3 rules for secure data removal from storage media
Institutions and enterprises, in accordance with applicable regulations, are obliged to ensure the security of information they store. What if there is a need to get rid of particularly sensitive data saved on electronic media? It is worth knowing some key principles how to proceed so that they are removed in a safe and irreversible way.
SEARCH FOR A SPECIALIZED SERVICE PROVIDER
Use only the services of companies that specialize in the field of data deletion. The extremely low price for the destruction of e.g. one disk should always be a warning signal. It is worth checking then what qualifications your company has? What equipment does it use? Does it have the appropriate certificates and references? Does it apply strict security standards? Does it offer a process of filming the performed service? Remember that a company specialized in the field of data destruction should have special rights – for example, an ISO certificate as part of the service of erasing information from storage media.
BUY A PROFESSIONAL DEGAUSSER AND / OR SHREDDER
If you do not want to use the services of an external company, you can purchase the appropriate equipment that will delete data from the media.
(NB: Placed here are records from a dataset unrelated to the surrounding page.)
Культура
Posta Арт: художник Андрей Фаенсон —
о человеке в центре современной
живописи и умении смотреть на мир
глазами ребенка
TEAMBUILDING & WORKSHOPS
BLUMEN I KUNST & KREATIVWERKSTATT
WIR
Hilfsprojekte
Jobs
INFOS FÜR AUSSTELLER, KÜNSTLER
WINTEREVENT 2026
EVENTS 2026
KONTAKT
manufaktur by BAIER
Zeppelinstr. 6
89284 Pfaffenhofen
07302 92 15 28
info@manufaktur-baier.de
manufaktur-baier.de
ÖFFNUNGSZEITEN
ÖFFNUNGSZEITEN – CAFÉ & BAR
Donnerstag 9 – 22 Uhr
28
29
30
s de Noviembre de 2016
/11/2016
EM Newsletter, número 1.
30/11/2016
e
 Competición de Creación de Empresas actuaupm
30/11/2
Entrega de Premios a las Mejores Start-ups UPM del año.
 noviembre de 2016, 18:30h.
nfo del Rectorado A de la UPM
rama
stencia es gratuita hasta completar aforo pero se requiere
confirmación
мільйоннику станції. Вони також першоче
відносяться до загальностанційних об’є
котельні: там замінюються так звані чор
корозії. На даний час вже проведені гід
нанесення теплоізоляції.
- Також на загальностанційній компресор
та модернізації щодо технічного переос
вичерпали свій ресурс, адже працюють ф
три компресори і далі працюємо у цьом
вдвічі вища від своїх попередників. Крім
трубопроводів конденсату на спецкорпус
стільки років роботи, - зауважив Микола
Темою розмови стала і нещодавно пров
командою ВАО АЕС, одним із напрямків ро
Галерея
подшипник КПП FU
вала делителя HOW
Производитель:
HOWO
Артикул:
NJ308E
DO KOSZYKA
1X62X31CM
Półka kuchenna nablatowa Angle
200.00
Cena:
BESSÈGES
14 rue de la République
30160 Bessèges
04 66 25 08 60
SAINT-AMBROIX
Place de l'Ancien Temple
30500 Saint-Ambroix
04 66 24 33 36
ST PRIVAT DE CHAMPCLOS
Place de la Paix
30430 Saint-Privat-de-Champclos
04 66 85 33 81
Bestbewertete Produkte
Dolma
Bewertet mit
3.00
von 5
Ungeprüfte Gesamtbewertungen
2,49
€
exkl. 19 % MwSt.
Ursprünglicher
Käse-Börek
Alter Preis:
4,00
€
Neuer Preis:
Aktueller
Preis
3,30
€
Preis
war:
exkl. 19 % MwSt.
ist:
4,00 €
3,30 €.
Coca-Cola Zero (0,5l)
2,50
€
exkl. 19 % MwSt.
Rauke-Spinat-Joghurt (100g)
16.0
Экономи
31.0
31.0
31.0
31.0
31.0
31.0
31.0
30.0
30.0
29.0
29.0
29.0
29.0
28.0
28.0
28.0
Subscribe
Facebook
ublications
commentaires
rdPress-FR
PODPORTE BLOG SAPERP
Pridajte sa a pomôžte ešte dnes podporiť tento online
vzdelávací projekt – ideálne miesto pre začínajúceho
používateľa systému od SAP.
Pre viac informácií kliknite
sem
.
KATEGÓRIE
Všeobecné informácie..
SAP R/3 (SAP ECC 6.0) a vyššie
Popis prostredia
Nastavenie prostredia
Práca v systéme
Here, producers of demagnetizers / degaussers – devices that destroy the data of magnetic carriers (hard disks, magnetic tapes) with the help of a strong electromagnetic pulse come in handy. It is important that the degausser operates in accordance with applicable global security standards and guidelines for data destruction. When choosing a device, it is worth paying attention to additional functionalities (e.g. scanning media by the application on a mobile device, which facilitates the process of reporting the amount and type of demagnetized media).
Another effective way to remove data from storage media is to use a shredder that will physically deform or fragment it. Automatic or manual models are available on the market. When buying a device, it is worth paying attention to which standards the machine operates.
Many companies have strict standards on how to remove information from media. They recommend using a demagnetizer first and then a shredder.
Persons responsible for information security in an enterprise or institution should be aware of the consequences of ignorance or simple negligence in the storage and destruction of data. That is why it is worth focusing on cyclical training of IT managers in the field of applicable regulations and safe and effective methods of data destruction. It is these people who most often decide how to dispose of data that the company has. And the uncontrolled leakage of sensitive information can threaten a company not only financially but also legal consequences.